Nearly half of what we throw away is recycled or composted
An important step each of us can take to protect land from contamination is to reduce the amount of trash that reaches landfills. Over the past two decades, Minnesotans have been steadily throwing less of their solid waste into the trash and more of it into recycling and composting bins. In 2020, 43.6% of all solid waste was recycled or composted, up 1.5% in 2019.
Most thrown-out food could have been eaten
Food presents a big opportunity for reducing waste. The majority of the food Minnesotans threw out in 2019 and 2020 — about 62% — could have been eaten or donated. Some of this food was even unopened and unexpired at the time it was found in the waste stream.

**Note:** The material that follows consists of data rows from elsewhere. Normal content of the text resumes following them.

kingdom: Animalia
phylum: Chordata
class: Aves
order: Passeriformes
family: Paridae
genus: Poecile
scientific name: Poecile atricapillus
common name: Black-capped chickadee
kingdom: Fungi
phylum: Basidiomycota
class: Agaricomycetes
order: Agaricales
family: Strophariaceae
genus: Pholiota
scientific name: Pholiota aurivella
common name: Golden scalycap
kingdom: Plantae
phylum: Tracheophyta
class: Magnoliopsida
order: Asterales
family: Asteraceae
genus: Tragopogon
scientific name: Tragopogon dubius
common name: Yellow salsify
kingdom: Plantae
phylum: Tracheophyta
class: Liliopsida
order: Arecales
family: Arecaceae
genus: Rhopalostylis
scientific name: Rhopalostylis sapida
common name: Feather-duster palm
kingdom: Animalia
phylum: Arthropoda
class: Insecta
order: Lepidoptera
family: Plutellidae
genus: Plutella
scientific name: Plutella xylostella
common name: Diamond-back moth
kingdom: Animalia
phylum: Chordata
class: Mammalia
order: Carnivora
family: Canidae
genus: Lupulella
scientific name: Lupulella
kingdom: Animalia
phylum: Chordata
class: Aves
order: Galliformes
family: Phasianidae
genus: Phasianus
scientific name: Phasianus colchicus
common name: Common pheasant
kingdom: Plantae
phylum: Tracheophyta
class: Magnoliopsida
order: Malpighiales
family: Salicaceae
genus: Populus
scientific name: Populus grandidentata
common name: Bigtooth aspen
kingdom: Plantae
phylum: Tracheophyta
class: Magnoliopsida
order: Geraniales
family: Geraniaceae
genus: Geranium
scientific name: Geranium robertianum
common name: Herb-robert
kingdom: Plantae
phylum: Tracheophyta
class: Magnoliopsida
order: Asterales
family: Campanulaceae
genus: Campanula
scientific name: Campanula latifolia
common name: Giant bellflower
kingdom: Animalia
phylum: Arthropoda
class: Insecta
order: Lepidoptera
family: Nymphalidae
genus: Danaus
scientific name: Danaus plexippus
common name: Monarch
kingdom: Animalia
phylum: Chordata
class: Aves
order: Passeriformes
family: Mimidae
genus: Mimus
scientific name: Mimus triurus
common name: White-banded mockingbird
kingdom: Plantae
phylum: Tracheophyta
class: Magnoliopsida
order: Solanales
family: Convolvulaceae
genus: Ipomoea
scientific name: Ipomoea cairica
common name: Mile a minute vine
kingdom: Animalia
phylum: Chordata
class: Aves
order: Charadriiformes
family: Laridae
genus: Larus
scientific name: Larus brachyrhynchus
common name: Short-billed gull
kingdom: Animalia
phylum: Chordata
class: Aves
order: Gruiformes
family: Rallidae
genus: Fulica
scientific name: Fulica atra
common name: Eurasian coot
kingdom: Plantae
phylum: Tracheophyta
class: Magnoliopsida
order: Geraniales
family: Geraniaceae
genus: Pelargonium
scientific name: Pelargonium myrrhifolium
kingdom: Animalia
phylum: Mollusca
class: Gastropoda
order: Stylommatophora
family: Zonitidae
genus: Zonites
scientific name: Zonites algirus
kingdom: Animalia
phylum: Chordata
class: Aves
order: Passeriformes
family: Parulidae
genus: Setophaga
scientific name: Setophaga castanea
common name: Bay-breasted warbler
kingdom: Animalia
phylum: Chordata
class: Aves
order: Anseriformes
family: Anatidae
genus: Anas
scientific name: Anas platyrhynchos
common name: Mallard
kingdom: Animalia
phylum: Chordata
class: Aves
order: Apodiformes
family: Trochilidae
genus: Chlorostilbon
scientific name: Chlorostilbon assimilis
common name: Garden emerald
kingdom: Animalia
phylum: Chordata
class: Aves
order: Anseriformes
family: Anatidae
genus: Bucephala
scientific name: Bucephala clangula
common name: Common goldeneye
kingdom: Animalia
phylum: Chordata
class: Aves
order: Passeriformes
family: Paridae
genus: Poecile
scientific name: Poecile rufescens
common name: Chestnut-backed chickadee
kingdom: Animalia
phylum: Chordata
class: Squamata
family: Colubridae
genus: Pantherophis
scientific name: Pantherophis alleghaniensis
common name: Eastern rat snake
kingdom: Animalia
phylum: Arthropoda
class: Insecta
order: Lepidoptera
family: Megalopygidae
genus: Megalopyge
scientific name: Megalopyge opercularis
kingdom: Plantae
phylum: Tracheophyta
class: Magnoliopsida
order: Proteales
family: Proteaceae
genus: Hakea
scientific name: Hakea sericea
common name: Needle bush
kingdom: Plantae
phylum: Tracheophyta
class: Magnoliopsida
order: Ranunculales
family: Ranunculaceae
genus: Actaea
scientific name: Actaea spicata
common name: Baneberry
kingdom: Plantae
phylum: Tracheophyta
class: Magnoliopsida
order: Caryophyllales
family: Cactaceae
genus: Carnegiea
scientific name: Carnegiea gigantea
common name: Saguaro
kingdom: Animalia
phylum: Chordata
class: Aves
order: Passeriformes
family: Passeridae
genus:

The MPCA’s goal is to cut in half the amount of food wasted in Minnesota by 2030, using 2013 numbers as a starting point.
Preventing environmental harm from closed landfills
Most of what we do throw into the trash fills landfills across the state. At eligible landfills, the Closed Landfill Program maintains those that have permanently closed to new waste and prevents contaminated fluids and gases, including PFAS, from reaching surrounding areas. In a test of groundwater at closed landfill sites, we detected PFAS in 98 of 101 sites.
The Closed Landfill Program is designed to manage 114 landfill sites and has spent about $500 million to date managing sites in the program.
Millions of dollars go to cleaning up hazardous waste sites
When contamination does occur, we must address it. The MPCA Superfund Program investigates and cleans up hazardous waste sites that pose a risk to our health or our environment. It focuses on abandoned or uncontrolled sites that have hazardous substances, pollutants or contaminants, and agricultural chemicals.
In fiscal year 2020, Minnesota Pollution Control Agency dedicated nearly $5.1 million to site-specific cleanup projects. It also used about $430,000 to respond to emergency situations, such as fuel spills and abandoned chemical containers.
Thousands of acres of contaminated land are now usable again
Contamination prevents land from reaching its full potential. The Brownfield Program helps clean up properties that businesses and industry have either abandoned or underuse to resolve contamination problems.
In 2021, Minnesota Pollution Control Agency received more than 300 applications for cleanup sites, and restored over 3,400 acres to productive use. The restored sites help to reduce urban sprawl, enhance the livability of neighborhoods, create new businesses and jobs, and strengthen the tax base. In 2021, 78% of brownfield applications were for sites in the Twin Cities metro area.